La política revolucionaria de los socialistas tiene criterios de principios y sólo por excepción votamos leyes en el parlamento burgués. En primer lugar, porque el Congreso nacional es uno de los poderes del Estado, y como tal es una de las principales herramientas de engaño y dominación de la burguesía sobre los trabajadores; el fortalecimiento del parlamento y el aumento de su legitimidad van directamente en desmedro de los intereses de los trabajadores cuya tarea –la de los revolucionarios- es cuestionarlo por la izquierda. Nuestra apuesta está siempre colocada en la movilización extraparlamentaria, única forma de imponerle al parlamento concesiones progresivas reales. Sumarse alegremente al juego parlamentario haciendo creer -junto a los partidos del sistema- que allí se consiguen “soluciones” para los de abajo es hipotecar irremediablemente el futuro de la clase obrera y mellar su desarrollo político independiente. La labor de los revolucionarios en el seno del parlamento burgués pasa centralmente por desenmascarar la falsa ilusión de que allí están representados los intereses del “pueblo” y dejar en evidencia que como poder estatal es, esencialmente, un ámbito en donde las patronales resuelven sus cuitas en pos de la administración de los negocios comunes de toda la clase burguesa contra los trabajadores.Los socialistas revolucionarios no podemos quedar atrapados dentro de una escenificación de unidad nacional que borra todas las delimitaciones de clase y es por eso que,sólo como excepción, votamos junto con la burguesía: cuando éstas son conquistas reales de las masas producto de sus luchas directas.

Como enseñara Rosa Luxemburgo: “El hecho que divide a la política socialista de la política burguesa es que los socialistas se oponen a todo el orden existente y deben actuar en el parlamento burgués fundamentalmente en calidad de oposición. La actividad socialista en el parlamento cumple su objetivo más importante, la educación de la clase obrera, a través de la crítica sistemática del partido dominante y de su política. Los socialistas están demasiado distantes del orden burgués como para imponer reformas prácticas y profundas de carácter progresivo. Por lo tanto, la oposición principista al partido dominante se convierte, para todo partido de oposición, y sobre todo para el socialista, en el único método viable para lograr resultados prácticos”.
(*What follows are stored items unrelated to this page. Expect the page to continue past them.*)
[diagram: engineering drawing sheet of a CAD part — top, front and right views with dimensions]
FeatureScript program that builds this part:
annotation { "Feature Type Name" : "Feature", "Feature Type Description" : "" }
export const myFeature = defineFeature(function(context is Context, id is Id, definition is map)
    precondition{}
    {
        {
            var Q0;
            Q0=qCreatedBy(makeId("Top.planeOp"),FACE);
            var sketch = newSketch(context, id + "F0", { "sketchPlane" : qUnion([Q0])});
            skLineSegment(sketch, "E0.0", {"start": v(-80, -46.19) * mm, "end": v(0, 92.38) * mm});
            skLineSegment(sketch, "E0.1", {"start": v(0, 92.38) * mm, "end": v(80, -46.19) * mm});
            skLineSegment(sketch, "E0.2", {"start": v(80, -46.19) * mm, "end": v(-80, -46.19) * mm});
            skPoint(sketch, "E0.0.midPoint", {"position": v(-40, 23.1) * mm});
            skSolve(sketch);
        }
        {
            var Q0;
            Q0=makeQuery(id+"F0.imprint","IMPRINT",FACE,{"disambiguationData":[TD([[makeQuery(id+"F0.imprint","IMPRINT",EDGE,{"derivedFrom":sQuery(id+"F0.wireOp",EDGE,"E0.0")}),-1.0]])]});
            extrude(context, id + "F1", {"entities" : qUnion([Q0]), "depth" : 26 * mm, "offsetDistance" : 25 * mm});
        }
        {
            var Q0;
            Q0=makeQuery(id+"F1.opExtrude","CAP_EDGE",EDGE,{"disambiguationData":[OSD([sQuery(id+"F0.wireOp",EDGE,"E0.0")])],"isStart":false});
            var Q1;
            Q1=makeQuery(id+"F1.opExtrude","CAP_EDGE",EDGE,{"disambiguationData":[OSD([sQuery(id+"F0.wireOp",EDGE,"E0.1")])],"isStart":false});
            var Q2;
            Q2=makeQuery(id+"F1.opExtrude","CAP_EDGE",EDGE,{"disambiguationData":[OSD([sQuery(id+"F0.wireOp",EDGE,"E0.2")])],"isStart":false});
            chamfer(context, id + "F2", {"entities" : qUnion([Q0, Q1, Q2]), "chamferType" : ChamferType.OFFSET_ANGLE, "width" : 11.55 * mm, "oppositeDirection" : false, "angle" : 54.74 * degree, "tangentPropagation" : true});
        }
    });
En definitiva, se puede y se debe impulsar la sanción de reformas progresivas en el parlamento pero ellas tienen dos condiciones: primero, ser siempre el subproducto de una enorme lucha extraparlamentaria y no del mero cabildeo en su seno. Segundo, deben reunir por su carácter las condiciones de conquistas verdaderas y no de meros paliativos al servicio de la gobernabilidad y la unidad nacional burguesa. La capitulación de las fuerzas mayoritarias del FIT ha sido un hecho grave: ha significado ceder a la presión de la opinión pública burguesa.